Homework #4: Record Linkage and Fuzzy Matching

DUE: Monday 2/3 11:59pm

HOW TO SUBMIT: Submit the required files for all problems (see WHAT TO SUBMIT under each problem below) through WebSubmit. On the WebSubmit interface, make sure you select compsci290 and the appropriate homework number. You can submit multiple times, but please resubmit files for all problems each time.

0. Getting Started

WHAT TO SUBMIT: Nothing is required for this part.

To get ready for this assignment, fire up your virtual machine, open up a terminal, and type the following command:

/opt/datacourse/sync.sh

This command will download the files which we are going to use for this homework.

Next, type the following commands to create a working directory (hw04 under your home directory) for this homework:

cp -pr /opt/datacourse/assignments/hw04-template/ ~/hw04/
cd ~/hw04/
psql congress -c "CREATE EXTENSION fuzzystrmatch"
psql congress -c "CREATE EXTENSION pg_trgm"

The last 2 command will install extensions to Postgres which will allow you to use Levenshtein distance (levenshtein(string1, string2)), and Jaccard similarity (similarity(string1, string2)) that we discussed in class.

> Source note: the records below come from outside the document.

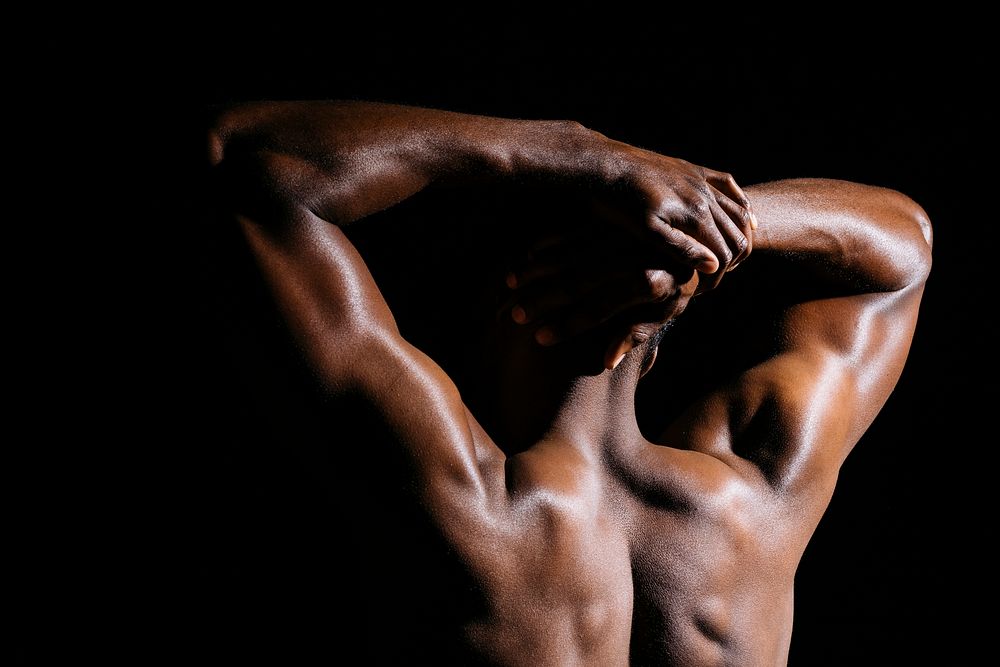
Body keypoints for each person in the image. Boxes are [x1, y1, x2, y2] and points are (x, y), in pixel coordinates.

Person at [203, 100, 932, 665]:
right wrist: (715, 231)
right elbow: (905, 248)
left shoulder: (462, 500)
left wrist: (568, 150)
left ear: (499, 300)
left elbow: (244, 156)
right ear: (659, 332)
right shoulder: (755, 499)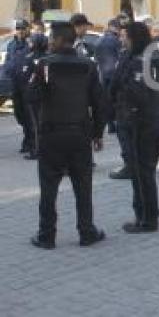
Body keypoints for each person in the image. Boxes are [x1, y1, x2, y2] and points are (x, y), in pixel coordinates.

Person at [27, 21, 107, 249]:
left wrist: (38, 126)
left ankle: (46, 235)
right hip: (80, 134)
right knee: (83, 186)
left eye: (52, 38)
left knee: (48, 187)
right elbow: (100, 103)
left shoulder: (43, 65)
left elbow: (31, 97)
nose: (49, 42)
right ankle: (86, 232)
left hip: (51, 135)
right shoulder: (88, 65)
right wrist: (98, 133)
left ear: (61, 40)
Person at [110, 22, 159, 233]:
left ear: (134, 38)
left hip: (142, 123)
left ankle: (147, 219)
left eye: (125, 36)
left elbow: (135, 93)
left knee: (141, 172)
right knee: (146, 171)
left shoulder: (138, 61)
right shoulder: (158, 57)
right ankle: (145, 215)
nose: (121, 40)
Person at [12, 32, 49, 160]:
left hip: (33, 95)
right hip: (46, 95)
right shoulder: (48, 57)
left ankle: (37, 150)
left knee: (35, 124)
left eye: (31, 41)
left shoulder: (30, 58)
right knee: (42, 123)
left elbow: (24, 76)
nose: (29, 43)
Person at [6, 19, 32, 155]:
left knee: (28, 116)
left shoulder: (31, 44)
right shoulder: (11, 45)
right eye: (18, 28)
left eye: (23, 28)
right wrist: (6, 71)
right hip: (15, 84)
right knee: (19, 114)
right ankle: (27, 138)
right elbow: (8, 62)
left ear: (28, 29)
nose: (20, 31)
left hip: (27, 85)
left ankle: (29, 142)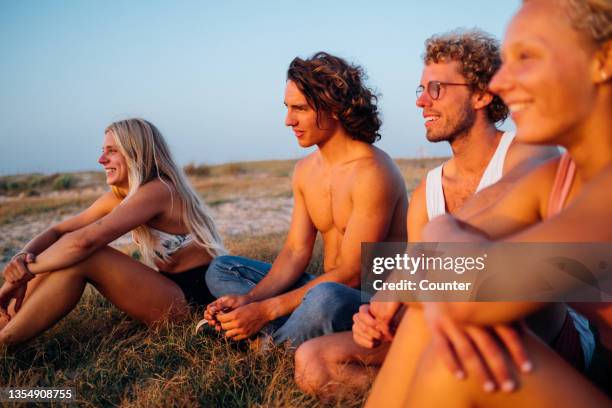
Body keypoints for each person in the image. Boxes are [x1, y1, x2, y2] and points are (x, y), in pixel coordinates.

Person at [294, 29, 566, 397]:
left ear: (483, 94)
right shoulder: (427, 192)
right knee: (313, 361)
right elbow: (415, 284)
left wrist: (406, 282)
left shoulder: (529, 153)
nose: (422, 102)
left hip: (539, 338)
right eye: (421, 90)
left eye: (436, 88)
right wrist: (371, 317)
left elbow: (482, 243)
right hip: (451, 335)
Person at [366, 0, 612, 406]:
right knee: (437, 326)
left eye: (527, 57)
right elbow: (437, 266)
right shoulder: (559, 178)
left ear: (603, 60)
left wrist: (441, 236)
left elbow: (464, 285)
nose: (499, 82)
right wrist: (443, 233)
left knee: (460, 357)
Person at [202, 52, 408, 347]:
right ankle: (277, 330)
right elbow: (296, 251)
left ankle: (266, 346)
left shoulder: (372, 172)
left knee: (325, 298)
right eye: (287, 108)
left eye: (300, 108)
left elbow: (351, 274)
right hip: (321, 290)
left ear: (334, 107)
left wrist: (266, 309)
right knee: (222, 269)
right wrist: (249, 299)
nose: (289, 120)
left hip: (366, 300)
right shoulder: (305, 171)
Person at [0, 118, 225, 345]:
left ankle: (5, 341)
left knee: (86, 255)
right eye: (102, 151)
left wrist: (21, 275)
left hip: (197, 303)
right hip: (169, 288)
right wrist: (20, 259)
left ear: (136, 153)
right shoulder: (121, 196)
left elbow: (83, 242)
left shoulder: (161, 190)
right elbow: (58, 232)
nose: (101, 159)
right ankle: (4, 321)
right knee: (62, 252)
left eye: (112, 151)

Once the above commands finish running, you should be able to access the database by issuing the following command:

psql congress

1. Senator Twitter IDs

WHAT TO SUBMIT: For each of the questions (A, B) below, submit a plain-text .sql file (1A.sql, 1B.sql). Note that you can enter comments in SQL using -- (anything following -- on the same line will be ignored as comments). For each query, in the comments report:

  1. How many records were returned by your query?
  2. How many records do you think you matched correctly?
  3. If you did not match all rows correctly, explain why.

In the working directory you will find a file senator_tweets_parsed.csv. This file contains the list of current senators and three different twitter ids (Official, staff and campaign) extracted from the Web (and current as of Nov 6, 2013). Our goal in this homework is to match the records in this file to the persons table in the congress database.

You will also find a file names nicknames.csv which contains a list of firstnames and the common nicknames associated with them (which you will need). You will also find a script file create-load-nicknames.sql which will allow you to create a table called nicknames and copy the data from the csv file into this table. You can create this by running

\i create-load-nicknames.sql

inside psql.

(A) Create a table called tweets and populate it with the data from senator_tweets_parsed.csv. (Hint: Write a SQL file similar to create-load-nicknames.sql.) List all the records from the tweets table that match a record in the persons table on firstname AND lastname.

NOTE: If you made a mistake in your script or copied wrong data into a table, you can always use the SQL command

DROP TABLE tablename;

inside psql to drop the table you created. Also, do not execute the \COPY command more than once; it will just add a new set of duplicate rows from the csv file into the existing table.

(B) Create the nicknames table (if you have not already done it). List all the records that result from the following matching: edit distance of at most 2 on last name, AND (first names are same OR first name is a nickname variant).

2. What is the best you can do?

WHAT TO SUBMIT: Submit a plain-text 2.sql file. In the comments report:

  1. How many records were returned by your query?
  2. How many records do you think you matched correctly?
  3. If you did not match all rows correctly, explain why.

Using all the information available to you about this tweets dataset, find the best matching condition that returns as many of the correct matches as possible, and returns very few erroneous matches.